Indexing Hierarchical Couchbase Documents


(Dogugun Ozkaya) #1

Hi Everyone,
I'm quite a newbie in elasticsearch. I have a problem regarding indexing referenced documents.
I'm using couchbase as the db of my project. And most of the documents are linked to each other hierarchically. Below is an example:

document 1:
{
	"documentid": "docid1",
	"properties": [
		{
			"size": "XL"
		},
		{
			"color": "red"
		},
		{
			"image": "docid2"
		}
	]
}
document 2:
{
	"documentid": "docid2",
	"properties": [
		{
			"resolution": "1024*768"
		},
		{
			"type": "jpg"
		}
	]
}

"documentid" fields are document id's in the couchbase.
I have set up couchbase - elasticsearch plugin and it replicates data from couchbase to ES succesfully. However, when I want to search with image type property - "jpeg" - it gives me id of the document "docid2". However I want to get the parent document "docid1".

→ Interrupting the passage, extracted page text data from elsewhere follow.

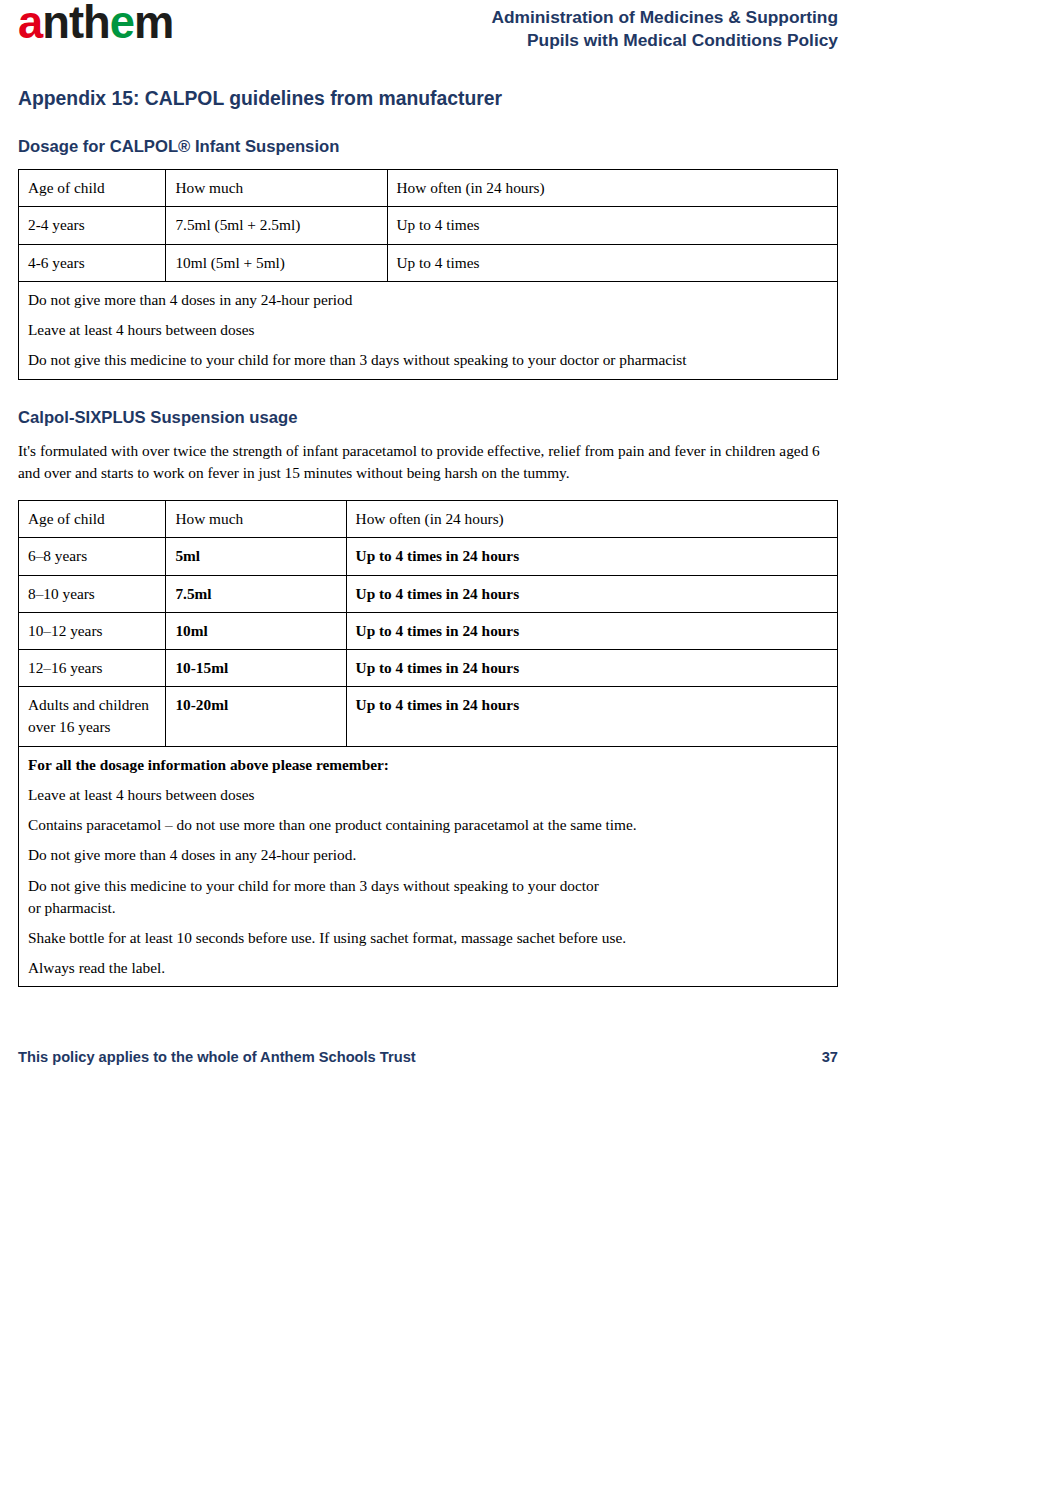anthem
Administration of Medicines & Supporting
Pupils with Medical Conditions Policy
Appendix 15: CALPOL guidelines from manufacturer
Dosage for CALPOL® Infant Suspension
| Age of child | How much | How often (in 24 hours) |
| 2-4 years | 7.5ml (5ml + 2.5ml) | Up to 4 times |
| 4-6 years | 10ml (5ml + 5ml) | Up to 4 times |
| Do not give more than 4 doses in any 24-hour period Leave at least 4 hours between doses Do not give this medicine to your child for more than 3 days without speaking to your doctor or pharmacist |
Calpol-SIXPLUS Suspension usage
It's formulated with over twice the strength of infant paracetamol to provide effective, relief from pain and fever in children aged 6 and over and starts to work on fever in just 15 minutes without being harsh on the tummy.
| Age of child | How much | How often (in 24 hours) |
| 6–8 years | 5ml | Up to 4 times in 24 hours |
| 8–10 years | 7.5ml | Up to 4 times in 24 hours |
| 10–12 years | 10ml | Up to 4 times in 24 hours |
| 12–16 years | 10-15ml | Up to 4 times in 24 hours |
| Adults and children over 16 years | 10-20ml | Up to 4 times in 24 hours |
| For all the dosage information above please remember: Leave at least 4 hours between doses Contains paracetamol – do not use more than one product containing paracetamol at the same time. Do not give more than 4 doses in any 24-hour period. Do not give this medicine to your child for more than 3 days without speaking to your doctor or pharmacist. Shake bottle for at least 10 seconds before use. If using sachet format, massage sachet before use. Always read the label. |
This policy applies to the whole of Anthem Schools Trust 37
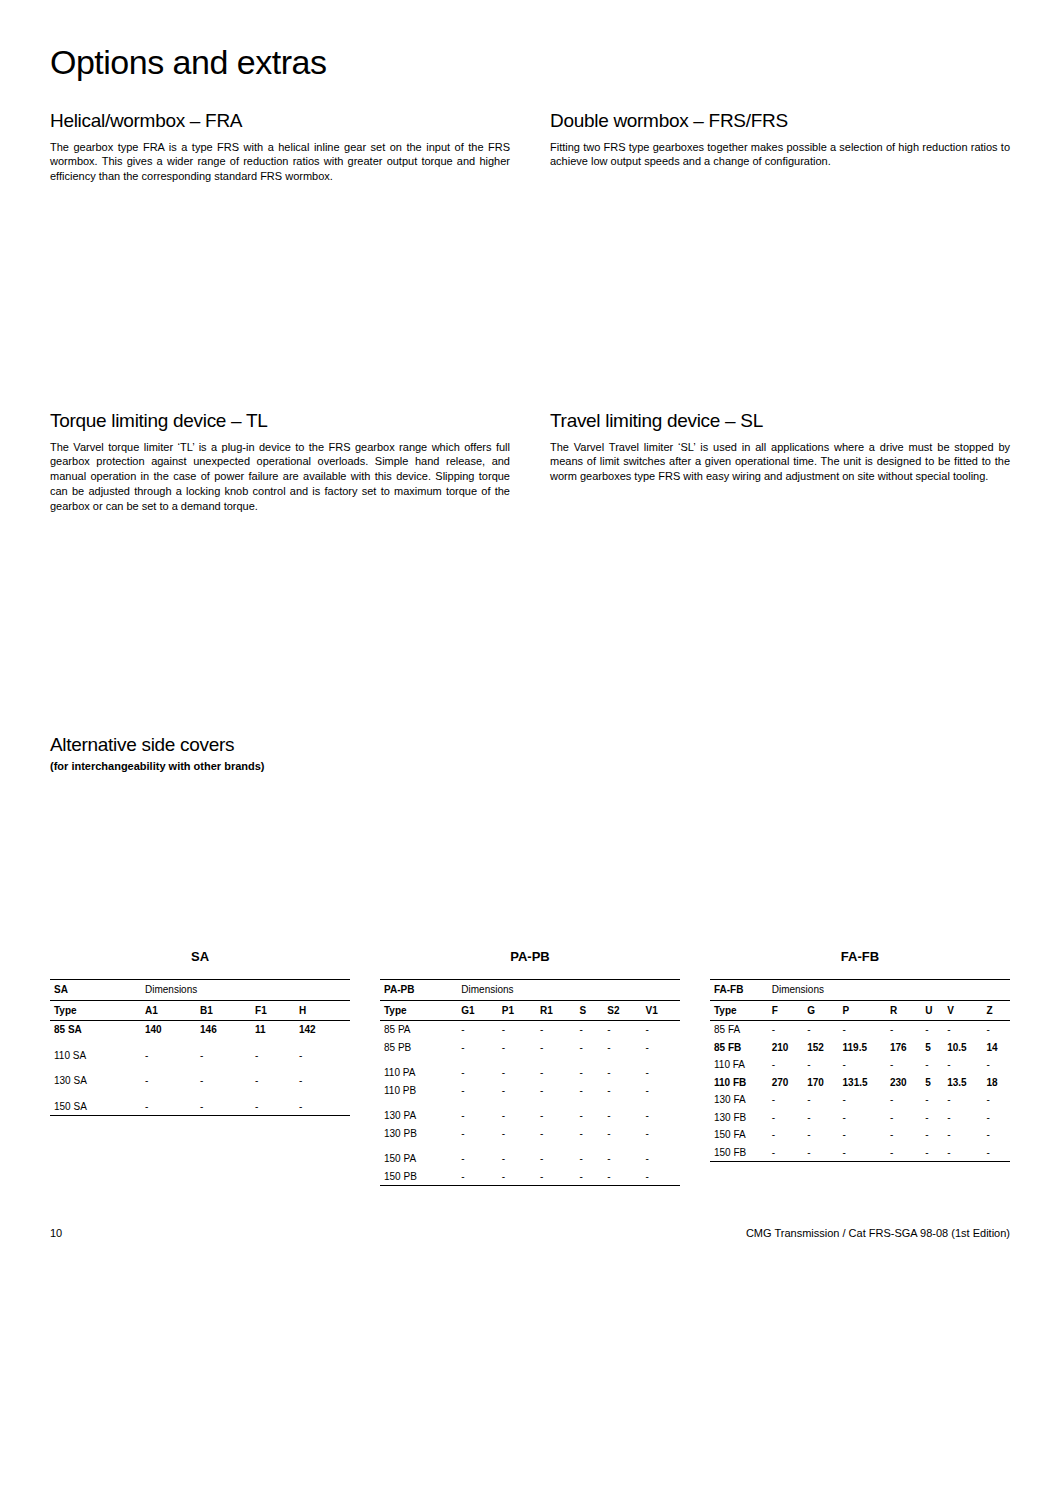Options and extras
Helical/wormbox – FRA
The gearbox type FRA is a type FRS with a helical inline gear set on the input of the FRS wormbox. This gives a wider range of reduction ratios with greater output torque and higher efficiency than the corresponding standard FRS wormbox.
Double wormbox – FRS/FRS
Fitting two FRS type gearboxes together makes possible a selection of high reduction ratios to achieve low output speeds and a change of configuration.
Torque limiting device – TL
The Varvel torque limiter ‘TL’ is a plug-in device to the FRS gearbox range which offers full gearbox protection against unexpected operational overloads. Simple hand release, and manual operation in the case of power failure are available with this device. Slipping torque can be adjusted through a locking knob control and is factory set to maximum torque of the gearbox or can be set to a demand torque.
Travel limiting device – SL
The Varvel Travel limiter ‘SL’ is used in all applications where a drive must be stopped by means of limit switches after a given operational time. The unit is designed to be fitted to the worm gearboxes type FRS with easy wiring and adjustment on site without special tooling.
Alternative side covers
(for interchangeability with other brands)
SA
| SA | Dimensions |
| --- | --- |
| Type | A1 | B1 | F1 | H |
| 85 SA | 140 | 146 | 11 | 142 |
| 110 SA | - | - | - | - |
| 130 SA | - | - | - | - |
| 150 SA | - | - | - | - |
PA-PB
| PA-PB | Dimensions |
| --- | --- |
| Type | G1 | P1 | R1 | S | S2 | V1 |
| 85 PA | - | - | - | - | - | - |
| 85 PB | - | - | - | - | - | - |
| 110 PA | - | - | - | - | - | - |
| 110 PB | - | - | - | - | - | - |
| 130 PA | - | - | - | - | - | - |
| 130 PB | - | - | - | - | - | - |
| 150 PA | - | - | - | - | - | - |
| 150 PB | - | - | - | - | - | - |
FA-FB
| FA-FB | Dimensions |
| --- | --- |
| Type | F | G | P | R | U | V | Z |
| 85 FA | - | - | - | - | - | - | - |
| 85 FB | 210 | 152 | 119.5 | 176 | 5 | 10.5 | 14 |
| 110 FA | - | - | - | - | - | - | - |
| 110 FB | 270 | 170 | 131.5 | 230 | 5 | 13.5 | 18 |
| 130 FA | - | - | - | - | - | - | - |
| 130 FB | - | - | - | - | - | - | - |
| 150 FA | - | - | - | - | - | - | - |
| 150 FB | - | - | - | - | - | - | - |
10
CMG Transmission / Cat FRS-SGA 98-08 (1st Edition)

There are a couple of examples I found online. But in those examples document id's are mapped as:
"docid1::docid2" which cannot be done in my case. Also since the CB-ES connector did the whole indexing, I cannot change the indexing(I guess, tried and constantly getting error).

Now I'm thinking of replicating the related bucket to another node and nest the documents as:

{"documentid": "docid1",
	"properties": [
		{
			"size": "XL"
		},
		{
			"color": "red"
		},
		{
			"image": {
				"documentid": "docid2",
				"properties": [
					{
						"resolution": "1024*768"
					},
					{
						"type": "jpg"
					}
				]
			}
		}
	]}

and replicate it again to ES with this form.

Can you guys please suggest a more elaborate and economical way?


(Mark Harwood) #2

From the example documents you supplied there's no indication that doc 2 should be related to doc 1.

You have 3 options :

  • Collapse all source docs into a single "flat" JSON doc
  • Collapse all source docs into a single "nested" JSON doc [1]
  • Store parent and child source docs separately but relate them when you add them [2]

The decision process for why you would choose one approach over another is roughly this:

I'm unfamiliar with the couchbase plugin and to what extent it can be made to work with elasticsearch's parent/child indexing API.

[1] https://www.elastic.co/guide/en/elasticsearch/guide/2.x/nested-objects.html
[2] https://www.elastic.co/guide/en/elasticsearch/guide/2.x/parent-child.html


(system) #3

This topic was automatically closed 28 days after the last reply. New replies are no longer allowed.